Попробуй угадай! - Руссен Андре. Страница 18

Жорж. Да спи хоть с целым светом, если тебе желательно, мне наплевать! Ты слышала: мне на-пле-вать! Но только, во имя неба, делай это! Делай, наконец! Перестань изводить меня, сидя тут вечерами в углу, слушая пластинки и обхватив голову руками, в позе святой великомученицы. Поняла?
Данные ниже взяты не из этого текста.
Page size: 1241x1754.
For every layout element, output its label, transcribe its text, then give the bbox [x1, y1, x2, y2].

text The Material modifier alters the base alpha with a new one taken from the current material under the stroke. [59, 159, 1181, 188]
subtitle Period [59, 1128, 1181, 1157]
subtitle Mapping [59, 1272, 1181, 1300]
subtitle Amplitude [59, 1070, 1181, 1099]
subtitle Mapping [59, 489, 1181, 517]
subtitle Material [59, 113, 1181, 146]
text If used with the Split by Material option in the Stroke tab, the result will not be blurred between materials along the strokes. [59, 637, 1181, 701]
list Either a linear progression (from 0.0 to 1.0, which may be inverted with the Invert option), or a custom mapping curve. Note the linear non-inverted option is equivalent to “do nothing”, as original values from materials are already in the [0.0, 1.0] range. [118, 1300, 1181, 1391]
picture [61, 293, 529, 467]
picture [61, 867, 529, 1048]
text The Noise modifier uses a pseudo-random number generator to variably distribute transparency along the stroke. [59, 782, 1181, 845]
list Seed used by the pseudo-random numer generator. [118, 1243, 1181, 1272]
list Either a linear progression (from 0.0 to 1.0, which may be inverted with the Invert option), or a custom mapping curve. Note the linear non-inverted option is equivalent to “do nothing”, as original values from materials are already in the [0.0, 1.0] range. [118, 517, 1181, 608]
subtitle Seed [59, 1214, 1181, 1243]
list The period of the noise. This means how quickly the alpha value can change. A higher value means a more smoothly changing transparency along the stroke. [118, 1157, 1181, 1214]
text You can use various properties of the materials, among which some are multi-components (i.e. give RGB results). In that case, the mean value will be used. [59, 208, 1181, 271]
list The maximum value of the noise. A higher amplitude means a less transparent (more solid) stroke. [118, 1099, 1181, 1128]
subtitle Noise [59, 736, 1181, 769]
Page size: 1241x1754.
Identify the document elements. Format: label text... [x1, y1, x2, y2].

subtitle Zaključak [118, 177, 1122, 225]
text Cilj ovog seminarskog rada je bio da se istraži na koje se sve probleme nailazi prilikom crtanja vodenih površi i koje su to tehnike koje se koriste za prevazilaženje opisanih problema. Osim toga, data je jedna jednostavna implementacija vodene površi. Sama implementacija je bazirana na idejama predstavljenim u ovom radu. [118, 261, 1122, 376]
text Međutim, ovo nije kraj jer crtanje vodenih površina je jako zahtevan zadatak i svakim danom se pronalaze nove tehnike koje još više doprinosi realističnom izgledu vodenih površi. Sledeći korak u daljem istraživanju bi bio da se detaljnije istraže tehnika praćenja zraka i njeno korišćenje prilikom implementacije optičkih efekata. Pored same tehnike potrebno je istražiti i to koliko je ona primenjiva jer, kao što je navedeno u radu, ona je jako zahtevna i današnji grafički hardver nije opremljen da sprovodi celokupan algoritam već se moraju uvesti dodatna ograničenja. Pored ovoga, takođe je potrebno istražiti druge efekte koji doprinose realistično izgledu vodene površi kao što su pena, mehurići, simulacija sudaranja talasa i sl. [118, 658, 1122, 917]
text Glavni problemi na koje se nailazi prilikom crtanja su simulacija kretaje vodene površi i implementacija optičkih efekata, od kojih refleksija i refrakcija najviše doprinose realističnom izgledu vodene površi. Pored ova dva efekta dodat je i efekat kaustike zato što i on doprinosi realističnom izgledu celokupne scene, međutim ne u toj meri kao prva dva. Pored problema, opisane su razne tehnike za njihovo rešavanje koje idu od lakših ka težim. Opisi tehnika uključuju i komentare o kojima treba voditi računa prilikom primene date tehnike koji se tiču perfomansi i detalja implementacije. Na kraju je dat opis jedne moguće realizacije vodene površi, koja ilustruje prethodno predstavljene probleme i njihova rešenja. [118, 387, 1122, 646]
Эвелина. Я не считаю себя великомученицей потому лишь, что сижу дома. Согласись, не могу же я бегать ночами по кабакам, только чтобы доставить тебе удовольствие.

Жорж. А я тебе и не говорил о кабаках!

Эвелина. Тогда в чем же дело? Чего бы ты хотел? Чтобы я бегала к любовнику?

Жорж. Да черта с два ты способна его завести!

Эвелина. Ты хочешь сказать, что я уже не способна понравиться ни одному мужчине?

Жорж. Вовсе я этого не говорил.

Эвелина. Ах так? Значит, ты считаешь, что я еще гожусь для употребления?

Жорж. Да ты же назло мне не хочешь! Назло мне упираешься! Назло мне живешь затворницей! И я отлично понимаю твою тактику. Хочешь давить мне на психику! Чтобы я всегда помнил, что ты тут, у меня под боком, молчаливая, терпеливая, покорная. Ты твердо решила держаться роли Пенелопы.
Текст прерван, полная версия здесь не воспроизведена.